On Monday, PSA Group, the French carmaker, said it had set up crisis communications between Wuhan and its Paris headquarters to determine the potential impact on production. The company employs about 2,000 people in Wuhan through its joint venture and was evacuating 38 expatriates.
It is not clear how quickly businesses will bounce back. During the Sars outbreak 17 years ago, some factories paid higher wages to bring workers back and get factories humming again.
Businesses in other countries are also trying to determine the impact.
“If the situation takes longer to subside, we’re concerned it could hurt Japanese exports, output and corporate profits,” Mr Yasutoshi Nishimura, Japan’s minister of state for economic and fiscal policy, told a group of reporters this week.

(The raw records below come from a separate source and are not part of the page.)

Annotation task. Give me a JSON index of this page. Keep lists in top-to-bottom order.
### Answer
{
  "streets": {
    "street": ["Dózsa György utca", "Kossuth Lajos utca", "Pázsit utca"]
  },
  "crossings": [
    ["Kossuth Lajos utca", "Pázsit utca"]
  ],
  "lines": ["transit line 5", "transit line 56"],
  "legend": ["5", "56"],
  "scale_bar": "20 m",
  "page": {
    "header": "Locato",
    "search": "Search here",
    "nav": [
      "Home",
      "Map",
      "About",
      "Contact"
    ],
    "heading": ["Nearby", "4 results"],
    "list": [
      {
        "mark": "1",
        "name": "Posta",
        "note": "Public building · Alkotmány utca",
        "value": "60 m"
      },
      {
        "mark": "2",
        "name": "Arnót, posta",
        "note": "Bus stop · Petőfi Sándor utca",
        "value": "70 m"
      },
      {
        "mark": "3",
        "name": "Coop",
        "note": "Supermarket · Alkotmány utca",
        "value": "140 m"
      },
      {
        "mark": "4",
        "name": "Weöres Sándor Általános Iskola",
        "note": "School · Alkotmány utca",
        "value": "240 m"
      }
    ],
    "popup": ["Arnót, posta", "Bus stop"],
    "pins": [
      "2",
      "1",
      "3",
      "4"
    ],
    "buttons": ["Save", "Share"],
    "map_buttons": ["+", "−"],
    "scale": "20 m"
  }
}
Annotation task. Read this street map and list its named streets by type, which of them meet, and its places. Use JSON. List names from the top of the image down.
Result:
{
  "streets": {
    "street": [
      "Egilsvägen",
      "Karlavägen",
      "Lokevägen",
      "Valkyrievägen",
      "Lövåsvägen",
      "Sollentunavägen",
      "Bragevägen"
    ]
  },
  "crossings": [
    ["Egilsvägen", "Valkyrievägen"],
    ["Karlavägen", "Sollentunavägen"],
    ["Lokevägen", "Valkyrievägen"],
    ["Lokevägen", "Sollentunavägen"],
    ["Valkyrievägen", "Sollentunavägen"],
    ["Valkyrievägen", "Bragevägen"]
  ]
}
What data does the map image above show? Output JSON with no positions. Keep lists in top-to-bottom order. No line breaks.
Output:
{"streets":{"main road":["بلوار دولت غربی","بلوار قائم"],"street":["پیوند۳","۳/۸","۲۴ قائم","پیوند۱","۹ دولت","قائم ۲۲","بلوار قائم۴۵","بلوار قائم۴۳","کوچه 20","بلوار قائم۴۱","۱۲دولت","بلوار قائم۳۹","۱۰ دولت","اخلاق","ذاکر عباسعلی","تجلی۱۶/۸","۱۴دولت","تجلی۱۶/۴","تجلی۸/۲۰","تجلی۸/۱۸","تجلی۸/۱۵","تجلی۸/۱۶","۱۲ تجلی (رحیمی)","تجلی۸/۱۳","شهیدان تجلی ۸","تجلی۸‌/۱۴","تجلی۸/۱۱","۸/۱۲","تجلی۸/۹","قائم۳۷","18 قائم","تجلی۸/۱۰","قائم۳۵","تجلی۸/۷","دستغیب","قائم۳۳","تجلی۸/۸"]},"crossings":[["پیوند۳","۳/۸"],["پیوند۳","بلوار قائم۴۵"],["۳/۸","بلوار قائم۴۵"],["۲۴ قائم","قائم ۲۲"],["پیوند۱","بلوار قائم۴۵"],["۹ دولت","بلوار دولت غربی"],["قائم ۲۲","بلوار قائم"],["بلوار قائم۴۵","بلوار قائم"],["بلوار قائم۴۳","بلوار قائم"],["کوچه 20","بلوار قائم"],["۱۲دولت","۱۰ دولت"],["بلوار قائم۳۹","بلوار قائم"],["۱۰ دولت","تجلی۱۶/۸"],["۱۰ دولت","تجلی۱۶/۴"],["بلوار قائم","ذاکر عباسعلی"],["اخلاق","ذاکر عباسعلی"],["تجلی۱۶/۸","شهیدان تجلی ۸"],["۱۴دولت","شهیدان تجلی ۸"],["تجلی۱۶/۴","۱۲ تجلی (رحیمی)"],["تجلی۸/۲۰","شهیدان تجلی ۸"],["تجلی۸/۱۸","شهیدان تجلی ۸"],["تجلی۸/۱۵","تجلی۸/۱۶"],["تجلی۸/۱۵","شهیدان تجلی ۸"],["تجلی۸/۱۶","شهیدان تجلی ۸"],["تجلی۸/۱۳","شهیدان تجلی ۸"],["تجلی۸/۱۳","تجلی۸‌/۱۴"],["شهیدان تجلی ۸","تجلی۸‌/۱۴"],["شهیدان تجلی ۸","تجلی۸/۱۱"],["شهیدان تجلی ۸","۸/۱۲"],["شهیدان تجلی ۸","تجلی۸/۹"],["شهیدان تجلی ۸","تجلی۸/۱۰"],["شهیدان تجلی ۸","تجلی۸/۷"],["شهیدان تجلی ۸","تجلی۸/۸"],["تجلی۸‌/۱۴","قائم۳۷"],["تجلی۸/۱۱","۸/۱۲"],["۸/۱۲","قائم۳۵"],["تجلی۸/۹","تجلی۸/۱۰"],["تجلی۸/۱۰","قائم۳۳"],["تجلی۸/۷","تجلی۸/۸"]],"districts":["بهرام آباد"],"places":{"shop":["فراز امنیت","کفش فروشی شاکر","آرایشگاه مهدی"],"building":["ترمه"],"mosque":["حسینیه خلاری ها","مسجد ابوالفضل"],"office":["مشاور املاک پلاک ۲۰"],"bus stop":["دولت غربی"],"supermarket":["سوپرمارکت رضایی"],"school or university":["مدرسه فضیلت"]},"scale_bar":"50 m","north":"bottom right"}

Chinese visitors account for about 30 per cent of all foreign tourists, and Chinese companies are major buyers of Japanese-made components, like semiconductors and lenses.
In Thailand, Chinese sightseers spend nearly US$18 billion annually, totalling about a quarter of tourist spending.
“Chinese tourists are the No. 1 tourists to Thailand,” said Mr Yuthasak Supasorn, the governor of the Tourism Authority of Thailand. He added that the government was exploring ways to compensate business owners who had lost money from the drop in tourists over the past few weeks. The government was even considering reducing parking fees for airlines and excise tax on jet fuel to lure more tourists, he said.